TASK DESCRIPTION: The lines to copy run from the one containing "padding: 0;" to the end of the records below; repeat them exactly and include nothing else.

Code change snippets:
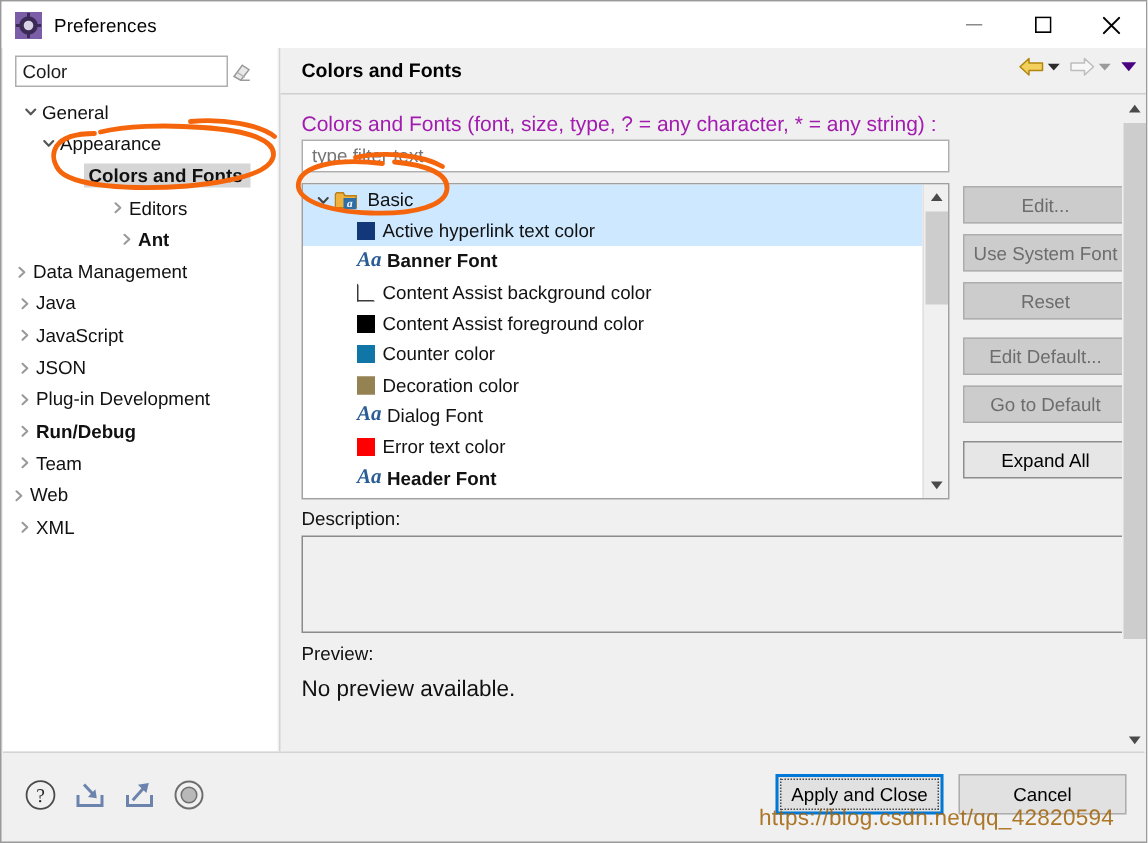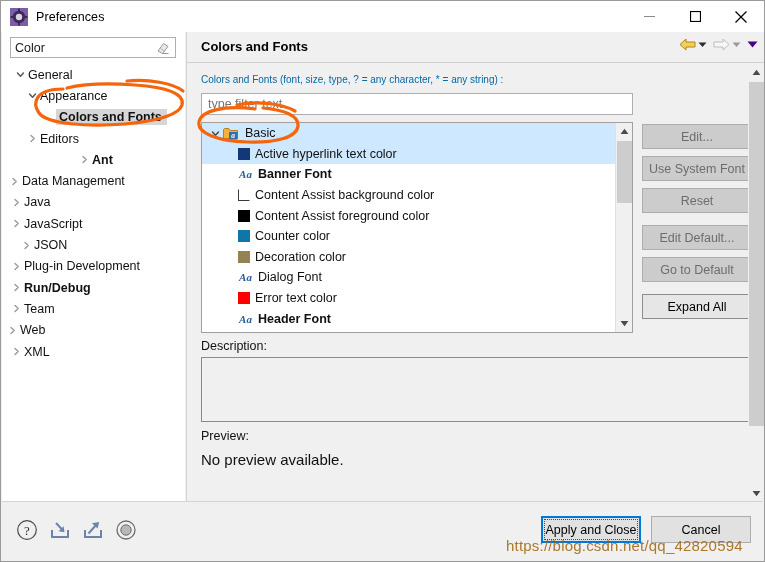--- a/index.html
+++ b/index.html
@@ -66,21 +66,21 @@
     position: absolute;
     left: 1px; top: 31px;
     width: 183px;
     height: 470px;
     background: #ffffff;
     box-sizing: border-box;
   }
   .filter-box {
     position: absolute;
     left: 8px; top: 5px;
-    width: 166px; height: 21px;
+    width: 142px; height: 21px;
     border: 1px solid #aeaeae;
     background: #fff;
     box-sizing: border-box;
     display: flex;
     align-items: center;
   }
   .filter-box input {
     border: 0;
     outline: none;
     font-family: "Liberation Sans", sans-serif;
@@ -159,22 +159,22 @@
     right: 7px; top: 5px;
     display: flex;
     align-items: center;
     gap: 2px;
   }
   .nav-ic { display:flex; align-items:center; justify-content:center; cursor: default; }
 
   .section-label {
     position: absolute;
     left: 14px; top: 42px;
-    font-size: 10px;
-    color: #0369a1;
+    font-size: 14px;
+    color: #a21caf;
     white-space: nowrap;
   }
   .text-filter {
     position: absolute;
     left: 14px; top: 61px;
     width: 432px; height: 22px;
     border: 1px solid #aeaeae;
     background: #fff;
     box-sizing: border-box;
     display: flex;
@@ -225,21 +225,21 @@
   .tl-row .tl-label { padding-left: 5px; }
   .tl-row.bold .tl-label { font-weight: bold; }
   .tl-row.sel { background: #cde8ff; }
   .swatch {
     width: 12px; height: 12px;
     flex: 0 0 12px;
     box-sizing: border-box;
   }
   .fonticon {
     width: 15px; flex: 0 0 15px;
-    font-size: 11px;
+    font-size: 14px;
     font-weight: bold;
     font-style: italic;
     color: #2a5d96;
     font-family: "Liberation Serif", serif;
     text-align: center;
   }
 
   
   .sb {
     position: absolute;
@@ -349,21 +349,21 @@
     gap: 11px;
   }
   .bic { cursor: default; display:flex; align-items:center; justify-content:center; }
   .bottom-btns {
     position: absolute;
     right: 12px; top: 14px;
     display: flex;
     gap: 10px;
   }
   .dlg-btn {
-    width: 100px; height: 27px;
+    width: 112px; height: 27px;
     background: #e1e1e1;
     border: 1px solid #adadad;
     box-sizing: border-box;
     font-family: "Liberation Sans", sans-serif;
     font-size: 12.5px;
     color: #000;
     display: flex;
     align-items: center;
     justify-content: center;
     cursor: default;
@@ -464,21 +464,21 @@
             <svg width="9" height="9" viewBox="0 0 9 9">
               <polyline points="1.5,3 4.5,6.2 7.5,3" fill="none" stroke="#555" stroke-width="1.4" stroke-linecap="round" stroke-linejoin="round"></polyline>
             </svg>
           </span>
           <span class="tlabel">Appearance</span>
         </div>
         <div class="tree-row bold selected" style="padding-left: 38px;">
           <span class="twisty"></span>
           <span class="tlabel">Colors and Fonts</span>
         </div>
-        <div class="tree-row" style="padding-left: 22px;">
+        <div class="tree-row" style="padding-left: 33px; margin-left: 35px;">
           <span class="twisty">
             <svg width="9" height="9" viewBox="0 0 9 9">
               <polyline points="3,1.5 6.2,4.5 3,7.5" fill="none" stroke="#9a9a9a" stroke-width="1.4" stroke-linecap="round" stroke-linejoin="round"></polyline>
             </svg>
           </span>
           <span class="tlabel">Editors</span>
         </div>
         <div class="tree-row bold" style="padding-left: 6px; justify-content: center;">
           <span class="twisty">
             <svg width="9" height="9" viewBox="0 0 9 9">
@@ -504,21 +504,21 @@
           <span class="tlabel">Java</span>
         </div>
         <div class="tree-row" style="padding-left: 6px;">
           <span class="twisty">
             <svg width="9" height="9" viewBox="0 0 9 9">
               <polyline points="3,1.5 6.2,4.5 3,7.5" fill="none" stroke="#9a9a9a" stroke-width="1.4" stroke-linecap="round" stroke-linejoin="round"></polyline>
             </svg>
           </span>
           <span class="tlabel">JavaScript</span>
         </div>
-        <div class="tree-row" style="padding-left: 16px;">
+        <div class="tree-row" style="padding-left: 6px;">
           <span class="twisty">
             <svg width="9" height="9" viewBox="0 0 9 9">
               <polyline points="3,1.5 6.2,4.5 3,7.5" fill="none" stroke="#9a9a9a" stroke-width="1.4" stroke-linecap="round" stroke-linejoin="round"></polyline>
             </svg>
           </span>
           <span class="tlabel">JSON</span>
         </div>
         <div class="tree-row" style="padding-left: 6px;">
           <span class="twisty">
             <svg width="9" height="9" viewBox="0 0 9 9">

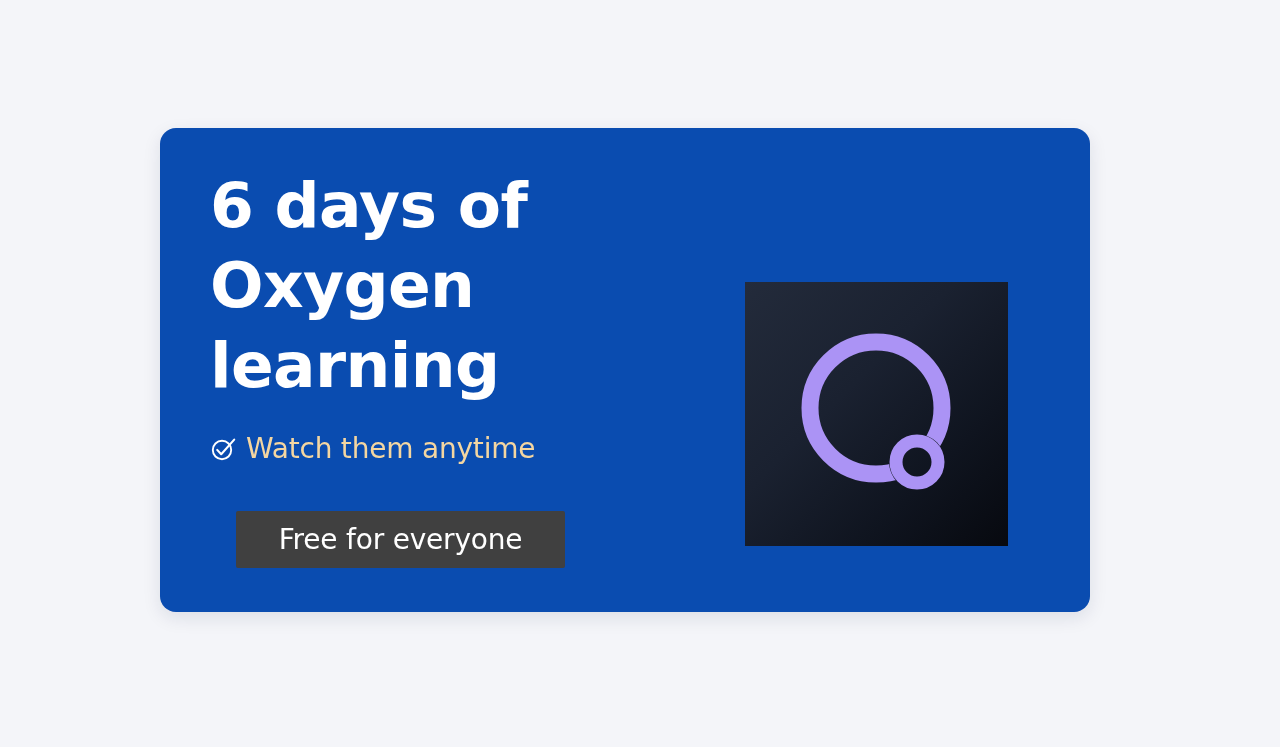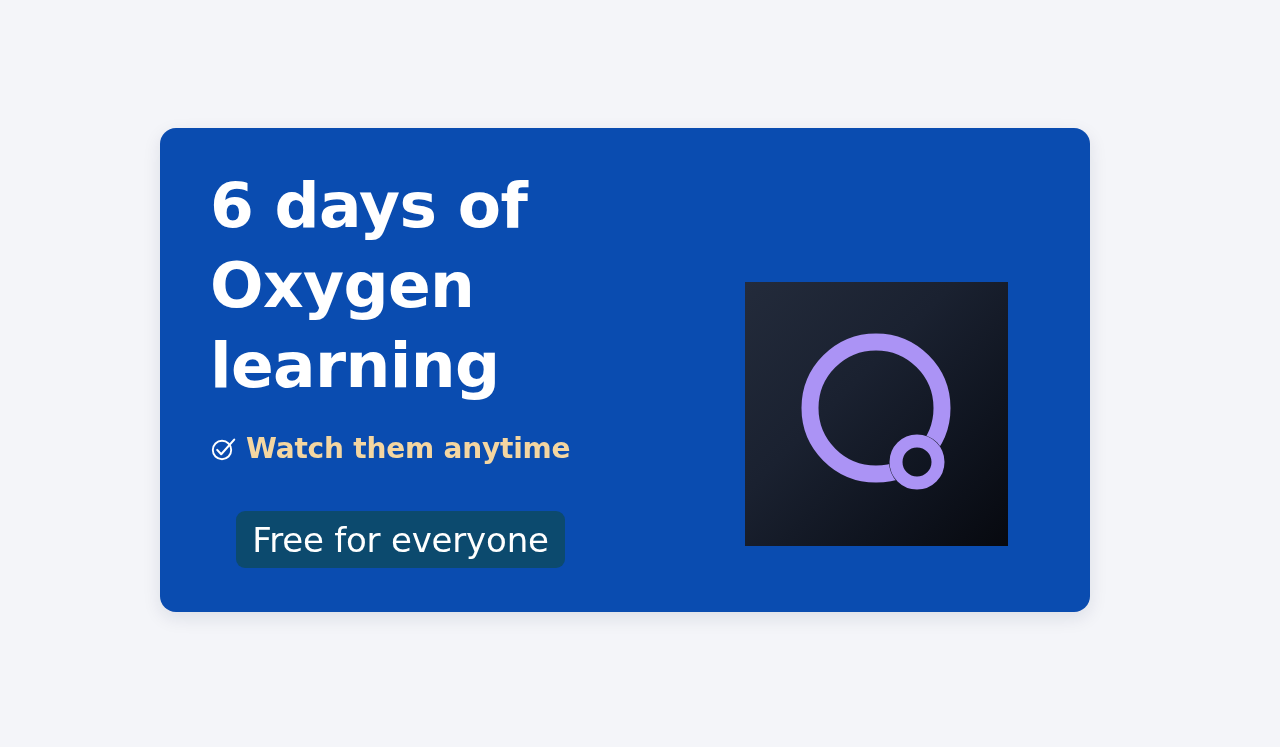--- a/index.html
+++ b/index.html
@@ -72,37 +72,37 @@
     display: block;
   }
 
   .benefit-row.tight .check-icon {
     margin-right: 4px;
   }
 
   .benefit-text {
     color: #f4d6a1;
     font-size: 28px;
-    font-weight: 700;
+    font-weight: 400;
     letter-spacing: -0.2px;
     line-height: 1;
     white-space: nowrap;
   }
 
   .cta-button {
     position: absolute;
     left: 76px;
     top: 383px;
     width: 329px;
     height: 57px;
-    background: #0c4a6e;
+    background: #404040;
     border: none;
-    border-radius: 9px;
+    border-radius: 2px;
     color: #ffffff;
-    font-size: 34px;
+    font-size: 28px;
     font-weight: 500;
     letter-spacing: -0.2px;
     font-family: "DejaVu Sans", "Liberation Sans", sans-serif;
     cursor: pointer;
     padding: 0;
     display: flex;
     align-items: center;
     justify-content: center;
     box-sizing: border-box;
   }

EXERCISE OUTPUT:
     padding: 0;
     display: flex;
     align-items: center;
     justify-content: center;
     box-sizing: border-box;
   }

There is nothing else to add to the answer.